Melihat Pedoman Penerapan Keadilan Restoratif di Pengadilan
Utama

Melihat Pedoman Penerapan Keadilan Restoratif di Pengadilan

Keputusan Dirjen Badan Peradilan Umum MA ini mengatur penerapan keadilan restoratif dalam penanganan perkara tindak pidana ringan, perempuan yang berhadapan dengan hukum, anak, dan narkotika di pengadilan negeri.

Oleh:
Agus Sahbani
Bacaan 7 Menit

Perempuan berhadapan dengan hukum

Dalam pemeriksaan perkara jenis ini, hakim mempertimbangkan kesetaraan gender dan non-diskriminasi dengan mengidentifikasi fakta persidangan, seperti ketidaksetaraan status sosial antara para pihak yang berperkara; ketidaksetaraan perlindungan hukum yang berdampak pada akses keadilan; diskriminasi; dampak psikis yang dialami korban; ketidakberdayaan fisik dan psikis korban; relasi kuasa yang mengakibatkan korban/saksi tidak berdaya; dan riwayat kekerasan dari pelaku terhadap korban/saksi.

Sesuai Pasal 5 Perma No. 3 Tahun 2017 tentang Pedoman Mengadili Perkara Perempuan Berhadapan Dengan Hukum, hakim dilarang menunjukkan sikap atau mengeluarkan pernyataan yang merendahkan, menyalahkan dan/atau mengintimidasi perempuan berhadapan dengan hukum; membenarkan terjadinya diskriminasi terhadap perempuan dengan menggunakan kebudayaan, aturan adat, dan praktik tradisional lain ataupun menggunakan penafsiran ahli yang bias gender; mempertanyakan dan/atau mempertimbangkan pengalaman atau latar belakang seksualitas korban sebagai dasar membebaskan pelaku atau meringankan hukuman pelaku; dan mengeluarkan pernyataan atau pandangan yang mengandung stereotip gender.

“Ada kewajiban hakim dalam mengadili perkara perempuan berhadapan dengan hukum berdasarkan Pasal 6 Perma No. 3 Tahun 2017 tentang Pedoman Mengadili Perkara Perempuan,” demikian bunyi Lampiran Keputusan ini.  

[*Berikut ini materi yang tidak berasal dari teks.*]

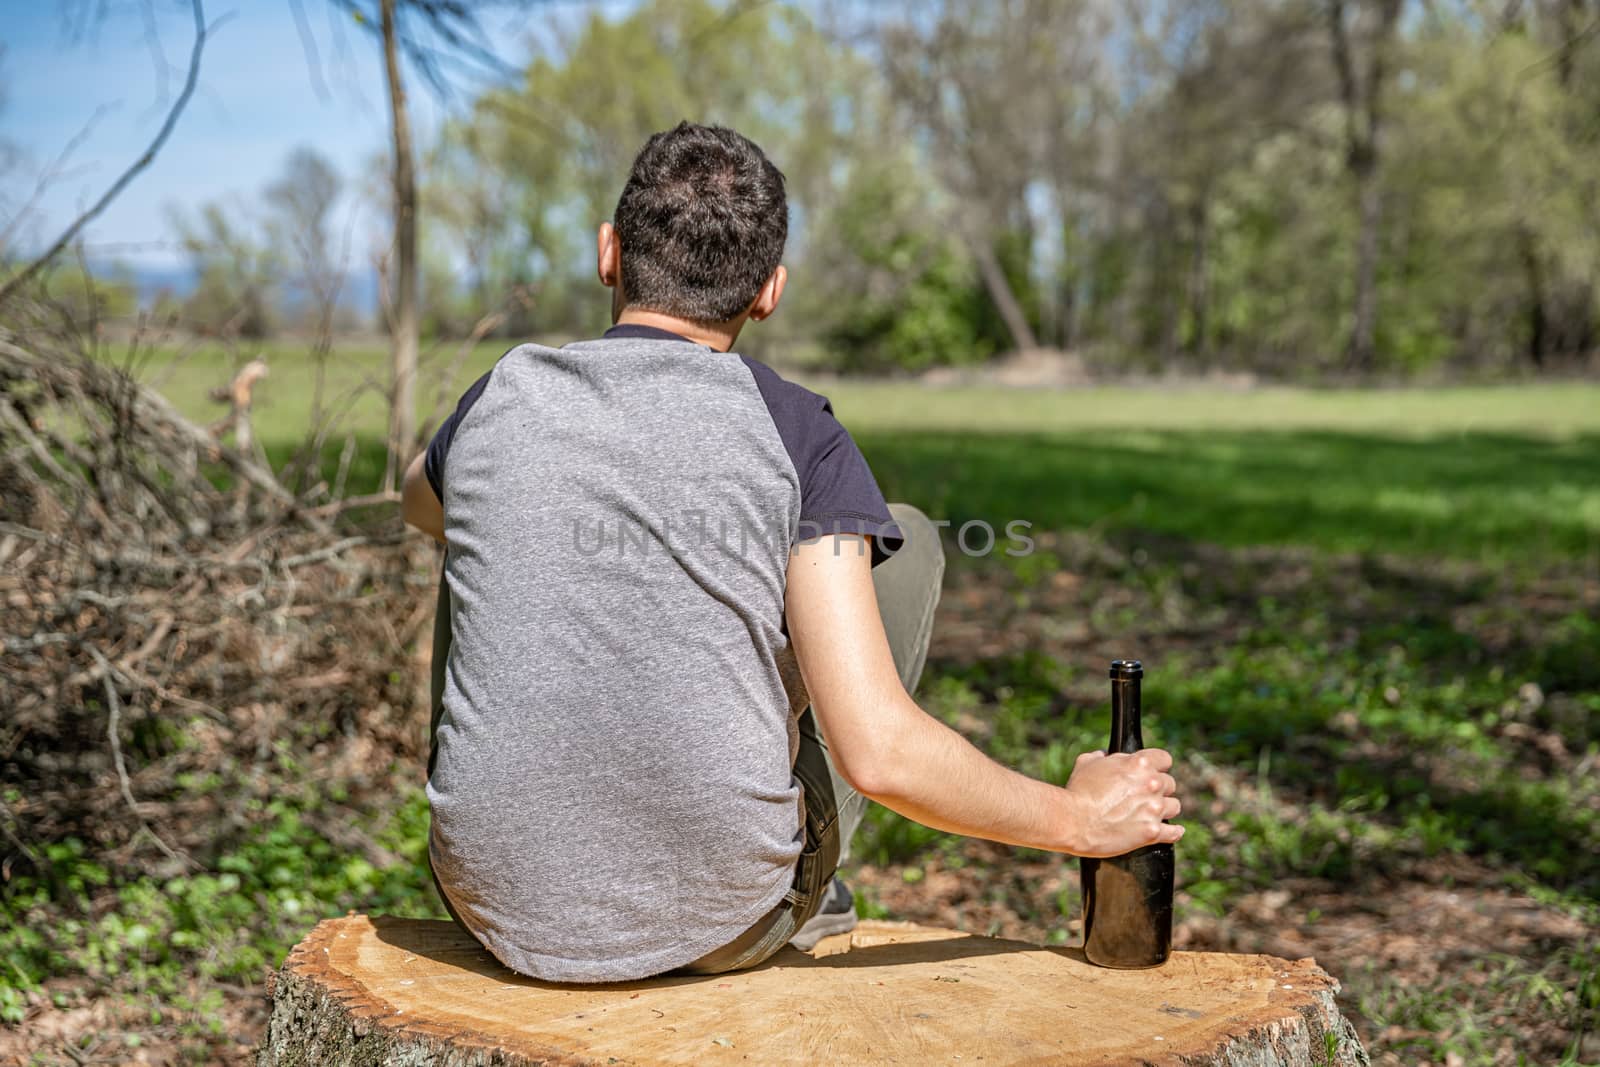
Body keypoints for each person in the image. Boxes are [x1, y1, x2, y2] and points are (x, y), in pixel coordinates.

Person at [400, 122, 1183, 983]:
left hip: (486, 901)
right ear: (769, 291)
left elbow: (418, 503)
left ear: (608, 252)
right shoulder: (797, 430)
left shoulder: (503, 390)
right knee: (907, 538)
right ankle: (810, 868)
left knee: (469, 505)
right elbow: (878, 752)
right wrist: (1081, 817)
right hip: (722, 922)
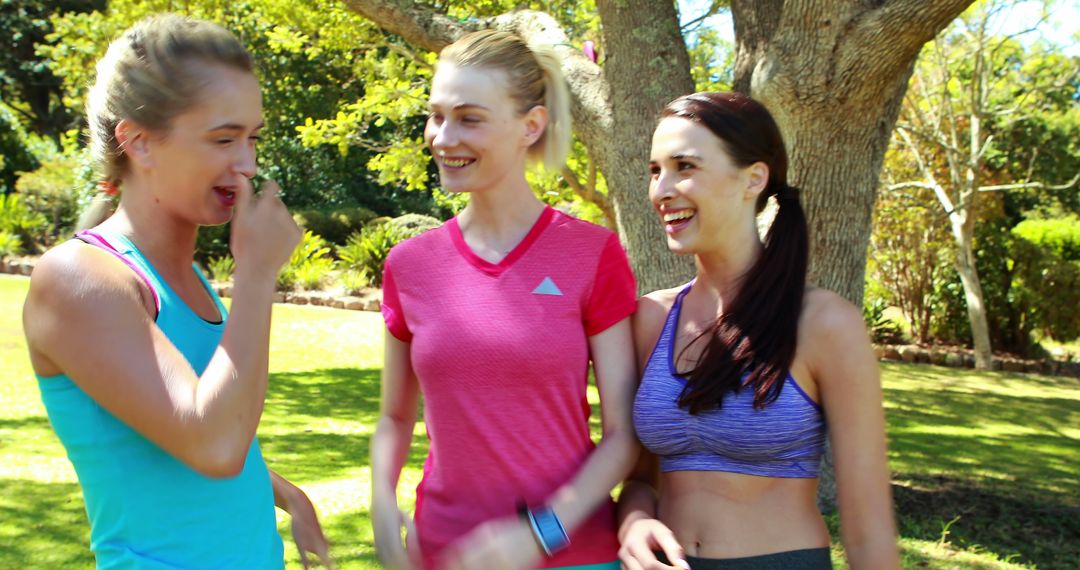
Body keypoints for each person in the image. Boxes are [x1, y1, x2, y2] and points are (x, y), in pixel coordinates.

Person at [22, 14, 332, 569]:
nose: (248, 164)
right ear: (139, 142)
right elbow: (211, 444)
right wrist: (258, 275)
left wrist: (284, 492)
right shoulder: (79, 277)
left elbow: (178, 439)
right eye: (223, 138)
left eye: (253, 138)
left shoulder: (189, 282)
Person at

Hakim saat mengadili perkara perempuan berhadapan dengan hukum sebagai pelaku wajib mempertimbangkan fakta-fakta hukum dengan pendekatan keadilan restoratif. Jika sebagai korban, hakim wajib mempertimbangkan fakta-fakta hukum dan implikasi di masa yang akan datang dengan pendekatan keadilan restoratif. Hakim juga harus mempertimbangkan kerugian yang dialami korban dan dampak kasus serta kebutuhan pemulihan korban.

"Hakim wajib memberitahukan kepada korban tentang hak-haknya tentang Restitusi dan Kompensasi sebagaimana diatur Pasal 98 KUHAP dan ketentuan lainnya. Pengadilan wajib menyediakan daftar Peksos (Pekerja Sosial profesional) dengan berkoordinasi kepada dinas sosial setempat."

Bila mengalami hambatan fisik dan psikis membutuhkan pendampingan, hakim wajib memerintahkan kehadiran pendamping baginya. Pengadilan wajib menyediakan daftar pendamping sesuai kebutuhannya berdasarkan pendapat ahli (psikiater, dokter, psikolog dan keluarga) melalui pengisian formulir penilaian personal yang disediakan di meja Pelayanan Terpadu Satu Pintu (PTSP).

Dalam pemeriksaan perkara perempuan berhadapan dengan hukum, hakim dapat memerintahkan untuk didengar keterangannya melalui pemeriksaan dengan komunikasi audio visual jarak jauh di pengadilan setempat atau di tempat lain berdasarkan Pasal 10 Perma Nomor 3 Tahun 2017.